Trying to re-write a C++ program ran into difficulties with classes. I got so used to writing methods for classes and then using object.method() with no arguments that I forgot how to do it any other way. I also find that for loops are inevitable when it comes to looping over an array of objects.
I’m trying to rethink the data structures for Julia. It seems that structs are kinda complicated. Sure, making one is easy but using it in an array of many is not. Is this true? So, it boils down to choosing between lists of objects (a vector of structs) or a matrix. A matrix is fine if all the data is Float64, but I deal with rows of data that have ID’s.
Ok, so Dataframes are still an option, less fundamental. I guess I’m kvetching over what the Julia idiom would be for row data that typically has string id’s in column 1 and numerical data that builds more columns as processing continues.
I could mention here that I chose a TOML config file as input and it created a dictionary, which I’m fine with. But I started adding more and more fields to it, and passing it to every function in the processing. Does that sound reasonable? Thanks for listening.
I ran across this comment on a Julia tutorial website:
Note Unlike in Python and some other dynamic languages, dictionaries are rarely the right approach (ie. often referred to as “the devil’s datastructure”).
Sure, I wouldn’t want to generate a huge dictionary with a million entities, and I wouldn’t want to perform linear algebra with them, but come on, what are you supposed to do with mixed data.

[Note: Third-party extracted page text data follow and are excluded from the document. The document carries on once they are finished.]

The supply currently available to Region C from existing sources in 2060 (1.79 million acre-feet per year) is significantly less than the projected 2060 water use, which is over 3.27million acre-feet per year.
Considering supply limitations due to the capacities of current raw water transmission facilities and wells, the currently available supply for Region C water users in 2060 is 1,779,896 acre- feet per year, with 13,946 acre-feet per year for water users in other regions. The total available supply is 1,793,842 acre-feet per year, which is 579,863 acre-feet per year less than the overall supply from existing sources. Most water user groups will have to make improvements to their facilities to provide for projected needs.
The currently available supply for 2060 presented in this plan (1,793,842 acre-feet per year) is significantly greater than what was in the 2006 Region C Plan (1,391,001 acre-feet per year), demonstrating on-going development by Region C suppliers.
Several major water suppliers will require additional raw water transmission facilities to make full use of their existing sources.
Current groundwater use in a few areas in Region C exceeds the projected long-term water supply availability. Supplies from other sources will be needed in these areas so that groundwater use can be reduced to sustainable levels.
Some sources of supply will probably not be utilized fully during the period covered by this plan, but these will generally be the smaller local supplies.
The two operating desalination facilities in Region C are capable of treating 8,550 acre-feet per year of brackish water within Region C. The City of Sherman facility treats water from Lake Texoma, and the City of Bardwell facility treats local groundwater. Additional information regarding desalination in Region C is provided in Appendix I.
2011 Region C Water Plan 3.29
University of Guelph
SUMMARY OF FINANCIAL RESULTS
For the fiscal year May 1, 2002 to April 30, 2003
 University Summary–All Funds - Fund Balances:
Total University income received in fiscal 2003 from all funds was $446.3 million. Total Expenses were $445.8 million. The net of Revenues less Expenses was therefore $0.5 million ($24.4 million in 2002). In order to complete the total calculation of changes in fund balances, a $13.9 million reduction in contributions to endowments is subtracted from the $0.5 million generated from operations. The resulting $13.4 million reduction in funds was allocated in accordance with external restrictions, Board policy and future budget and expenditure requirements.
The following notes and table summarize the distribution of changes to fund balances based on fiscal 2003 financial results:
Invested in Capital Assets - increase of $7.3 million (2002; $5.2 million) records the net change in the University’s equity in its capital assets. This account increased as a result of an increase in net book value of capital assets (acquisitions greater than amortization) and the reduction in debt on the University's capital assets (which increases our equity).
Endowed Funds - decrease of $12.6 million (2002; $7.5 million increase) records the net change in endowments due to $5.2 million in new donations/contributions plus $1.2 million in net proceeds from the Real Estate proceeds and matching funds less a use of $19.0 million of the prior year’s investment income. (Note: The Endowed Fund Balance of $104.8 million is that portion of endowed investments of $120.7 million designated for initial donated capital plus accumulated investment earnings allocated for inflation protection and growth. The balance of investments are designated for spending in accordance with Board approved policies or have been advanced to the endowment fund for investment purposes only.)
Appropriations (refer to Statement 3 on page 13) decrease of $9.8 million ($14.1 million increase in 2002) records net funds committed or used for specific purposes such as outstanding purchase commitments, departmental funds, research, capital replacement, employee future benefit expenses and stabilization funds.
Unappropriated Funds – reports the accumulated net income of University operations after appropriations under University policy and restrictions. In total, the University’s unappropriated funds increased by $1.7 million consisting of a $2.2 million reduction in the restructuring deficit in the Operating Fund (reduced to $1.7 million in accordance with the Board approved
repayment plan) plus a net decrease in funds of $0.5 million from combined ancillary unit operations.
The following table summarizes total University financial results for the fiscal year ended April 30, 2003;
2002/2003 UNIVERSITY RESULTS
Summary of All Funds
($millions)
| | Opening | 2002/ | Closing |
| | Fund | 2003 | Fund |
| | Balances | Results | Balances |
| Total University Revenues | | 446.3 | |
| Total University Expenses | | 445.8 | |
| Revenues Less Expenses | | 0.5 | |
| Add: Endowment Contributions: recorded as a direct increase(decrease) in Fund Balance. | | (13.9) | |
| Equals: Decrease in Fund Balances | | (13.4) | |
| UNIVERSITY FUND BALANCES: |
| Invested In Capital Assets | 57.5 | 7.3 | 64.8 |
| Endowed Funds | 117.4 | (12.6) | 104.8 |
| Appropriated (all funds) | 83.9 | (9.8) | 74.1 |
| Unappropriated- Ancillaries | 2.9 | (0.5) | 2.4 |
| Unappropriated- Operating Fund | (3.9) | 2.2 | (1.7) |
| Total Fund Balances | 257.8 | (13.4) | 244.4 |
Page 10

Again, I come from an OOPs world where a class contains data and methods. This is basically a struct with functions. A dictionary is a nice way to combine data and pass it around. Nobody said anything about inverting a matrix of dictionaries.
An vector (list) of objects is a basic thing, so should a list of structs. Maybe a dictionary of vectors is ok too.
After more reading and testing code, I’m getting a better picture. Not quite there yet. But I did find a project called JuliaGeo which I think I can contribute to. I could add a few more transformations like Lambert Conformal Conic and a strange one that seems to be used only in New Brunswick - that’s in eastern Canada. I had to convert a lot of DEM data from their topo database to UTM. The project is a little short on ellipsoids too, but then who uses an Airy 1830 ellipsoid anymore, except for some historical surveys in Britain.
I got a lot of good material out of a text called “Map Projections - A Working Manual” by John P. Snyder, US Geological Survey Professional Paper 1395, fourth printing 1997.